* TASK DESCRIPTION: Within the data that follows, set down exactly the lines from the one containing "right ear: (246, 29)" through the one containing "right wrist: (111, 99)", both ends included.
═══ THE DATA ═══
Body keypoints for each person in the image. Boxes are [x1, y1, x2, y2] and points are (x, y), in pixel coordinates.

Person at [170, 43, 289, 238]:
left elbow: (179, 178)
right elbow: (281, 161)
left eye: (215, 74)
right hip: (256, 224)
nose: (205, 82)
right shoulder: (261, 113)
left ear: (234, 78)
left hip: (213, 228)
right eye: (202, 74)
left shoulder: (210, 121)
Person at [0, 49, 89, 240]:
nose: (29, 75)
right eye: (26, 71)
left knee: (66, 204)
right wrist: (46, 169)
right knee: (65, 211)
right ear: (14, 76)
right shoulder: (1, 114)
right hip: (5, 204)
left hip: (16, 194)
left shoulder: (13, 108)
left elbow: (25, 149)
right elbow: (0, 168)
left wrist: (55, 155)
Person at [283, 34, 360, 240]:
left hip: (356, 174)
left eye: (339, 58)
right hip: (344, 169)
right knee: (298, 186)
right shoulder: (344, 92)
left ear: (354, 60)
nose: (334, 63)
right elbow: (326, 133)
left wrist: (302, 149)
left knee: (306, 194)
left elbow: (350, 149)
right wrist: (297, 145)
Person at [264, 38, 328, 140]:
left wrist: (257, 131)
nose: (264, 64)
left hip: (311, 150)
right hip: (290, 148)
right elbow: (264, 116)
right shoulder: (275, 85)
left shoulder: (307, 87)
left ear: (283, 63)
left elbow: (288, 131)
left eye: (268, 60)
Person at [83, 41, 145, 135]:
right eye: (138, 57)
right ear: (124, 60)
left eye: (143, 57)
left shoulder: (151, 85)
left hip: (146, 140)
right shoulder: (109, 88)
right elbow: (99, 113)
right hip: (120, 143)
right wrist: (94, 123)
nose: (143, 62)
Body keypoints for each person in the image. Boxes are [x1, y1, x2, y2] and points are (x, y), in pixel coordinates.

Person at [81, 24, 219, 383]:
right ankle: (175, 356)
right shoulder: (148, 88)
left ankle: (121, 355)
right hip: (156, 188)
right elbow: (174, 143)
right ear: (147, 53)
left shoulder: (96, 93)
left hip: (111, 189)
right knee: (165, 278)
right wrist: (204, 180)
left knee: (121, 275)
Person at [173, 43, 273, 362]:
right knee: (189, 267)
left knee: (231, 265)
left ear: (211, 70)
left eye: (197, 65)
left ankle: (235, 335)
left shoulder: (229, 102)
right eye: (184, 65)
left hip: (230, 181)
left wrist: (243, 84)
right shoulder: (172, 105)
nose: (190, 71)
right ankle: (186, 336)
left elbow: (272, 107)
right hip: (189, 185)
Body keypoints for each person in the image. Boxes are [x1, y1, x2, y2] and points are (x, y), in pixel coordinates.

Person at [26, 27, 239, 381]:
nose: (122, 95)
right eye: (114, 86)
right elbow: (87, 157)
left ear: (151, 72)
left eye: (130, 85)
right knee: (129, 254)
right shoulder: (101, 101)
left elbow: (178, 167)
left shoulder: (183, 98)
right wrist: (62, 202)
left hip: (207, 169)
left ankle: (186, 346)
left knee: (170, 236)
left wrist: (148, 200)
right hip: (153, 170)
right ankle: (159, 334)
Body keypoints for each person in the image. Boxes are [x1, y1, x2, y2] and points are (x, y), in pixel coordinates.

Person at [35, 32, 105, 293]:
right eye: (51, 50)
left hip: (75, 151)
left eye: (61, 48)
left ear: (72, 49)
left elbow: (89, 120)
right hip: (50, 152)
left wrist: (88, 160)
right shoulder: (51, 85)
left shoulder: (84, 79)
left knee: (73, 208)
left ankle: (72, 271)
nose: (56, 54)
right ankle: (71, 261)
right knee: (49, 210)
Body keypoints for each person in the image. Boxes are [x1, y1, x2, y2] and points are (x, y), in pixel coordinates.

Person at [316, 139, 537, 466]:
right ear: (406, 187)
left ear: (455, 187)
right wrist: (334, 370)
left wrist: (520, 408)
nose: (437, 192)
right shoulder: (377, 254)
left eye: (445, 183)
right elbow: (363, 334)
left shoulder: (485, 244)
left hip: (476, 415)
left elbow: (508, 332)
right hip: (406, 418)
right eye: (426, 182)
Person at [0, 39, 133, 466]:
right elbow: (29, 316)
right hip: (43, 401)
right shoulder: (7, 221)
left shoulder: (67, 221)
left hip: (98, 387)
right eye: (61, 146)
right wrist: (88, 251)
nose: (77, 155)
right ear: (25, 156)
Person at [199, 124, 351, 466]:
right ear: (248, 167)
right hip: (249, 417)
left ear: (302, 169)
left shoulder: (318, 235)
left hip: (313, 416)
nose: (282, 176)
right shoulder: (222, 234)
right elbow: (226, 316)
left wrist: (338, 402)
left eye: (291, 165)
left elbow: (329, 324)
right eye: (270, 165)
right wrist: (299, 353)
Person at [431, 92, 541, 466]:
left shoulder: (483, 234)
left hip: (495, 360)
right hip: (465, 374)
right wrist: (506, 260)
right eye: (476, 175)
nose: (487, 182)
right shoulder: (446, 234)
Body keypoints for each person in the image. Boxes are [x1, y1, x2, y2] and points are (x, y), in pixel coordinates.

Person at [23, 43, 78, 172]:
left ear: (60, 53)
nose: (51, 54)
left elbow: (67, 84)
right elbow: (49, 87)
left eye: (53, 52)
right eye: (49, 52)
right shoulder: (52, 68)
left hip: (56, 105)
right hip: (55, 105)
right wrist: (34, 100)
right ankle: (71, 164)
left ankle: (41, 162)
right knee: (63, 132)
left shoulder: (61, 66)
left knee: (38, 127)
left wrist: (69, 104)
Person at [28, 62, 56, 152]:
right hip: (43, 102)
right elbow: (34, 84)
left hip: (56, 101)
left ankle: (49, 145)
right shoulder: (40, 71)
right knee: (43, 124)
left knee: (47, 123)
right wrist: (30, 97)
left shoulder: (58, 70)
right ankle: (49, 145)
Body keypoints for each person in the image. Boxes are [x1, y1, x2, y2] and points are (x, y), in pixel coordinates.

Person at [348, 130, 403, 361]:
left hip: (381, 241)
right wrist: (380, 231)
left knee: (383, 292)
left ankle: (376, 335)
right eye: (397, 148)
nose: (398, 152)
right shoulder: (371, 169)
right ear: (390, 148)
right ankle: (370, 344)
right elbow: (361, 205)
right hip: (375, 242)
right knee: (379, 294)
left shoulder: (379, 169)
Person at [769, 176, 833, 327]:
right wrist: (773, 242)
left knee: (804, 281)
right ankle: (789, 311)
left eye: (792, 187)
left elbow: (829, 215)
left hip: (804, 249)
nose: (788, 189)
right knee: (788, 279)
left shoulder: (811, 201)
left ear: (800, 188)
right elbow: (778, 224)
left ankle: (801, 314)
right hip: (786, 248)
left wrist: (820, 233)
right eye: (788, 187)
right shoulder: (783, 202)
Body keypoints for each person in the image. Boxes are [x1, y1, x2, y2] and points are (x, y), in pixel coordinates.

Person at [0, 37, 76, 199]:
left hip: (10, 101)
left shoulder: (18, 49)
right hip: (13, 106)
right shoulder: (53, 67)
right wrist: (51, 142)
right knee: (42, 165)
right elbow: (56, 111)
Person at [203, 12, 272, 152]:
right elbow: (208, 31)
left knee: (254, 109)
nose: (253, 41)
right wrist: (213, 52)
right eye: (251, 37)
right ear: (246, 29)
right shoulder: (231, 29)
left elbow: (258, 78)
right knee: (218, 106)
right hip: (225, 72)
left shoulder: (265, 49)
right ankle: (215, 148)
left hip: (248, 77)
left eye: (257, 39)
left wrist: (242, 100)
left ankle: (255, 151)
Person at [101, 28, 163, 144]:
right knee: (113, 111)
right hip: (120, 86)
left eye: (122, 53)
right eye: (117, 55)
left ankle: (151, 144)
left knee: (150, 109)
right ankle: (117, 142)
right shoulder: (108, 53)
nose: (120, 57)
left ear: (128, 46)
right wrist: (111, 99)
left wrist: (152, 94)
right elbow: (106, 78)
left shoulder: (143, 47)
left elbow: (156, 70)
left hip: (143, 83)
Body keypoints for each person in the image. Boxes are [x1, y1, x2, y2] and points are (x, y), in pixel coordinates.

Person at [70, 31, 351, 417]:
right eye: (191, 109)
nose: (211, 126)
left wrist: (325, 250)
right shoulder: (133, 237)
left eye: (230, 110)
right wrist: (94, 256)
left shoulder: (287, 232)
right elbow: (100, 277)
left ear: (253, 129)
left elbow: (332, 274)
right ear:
═══
* WRITTEN RESPONSE:
right ear: (246, 29)
right shoulder: (231, 29)
left elbow: (258, 78)
right knee: (218, 106)
right hip: (225, 72)
left shoulder: (265, 49)
right ankle: (215, 148)
left hip: (248, 77)
left eye: (257, 39)
left wrist: (242, 100)
left ankle: (255, 151)
Person at [101, 28, 163, 144]:
right knee: (113, 111)
right hip: (120, 86)
left eye: (122, 53)
right eye: (117, 55)
left ankle: (151, 144)
left knee: (150, 109)
right ankle: (117, 142)
right shoulder: (108, 53)
nose: (120, 57)
left ear: (128, 46)
right wrist: (111, 99)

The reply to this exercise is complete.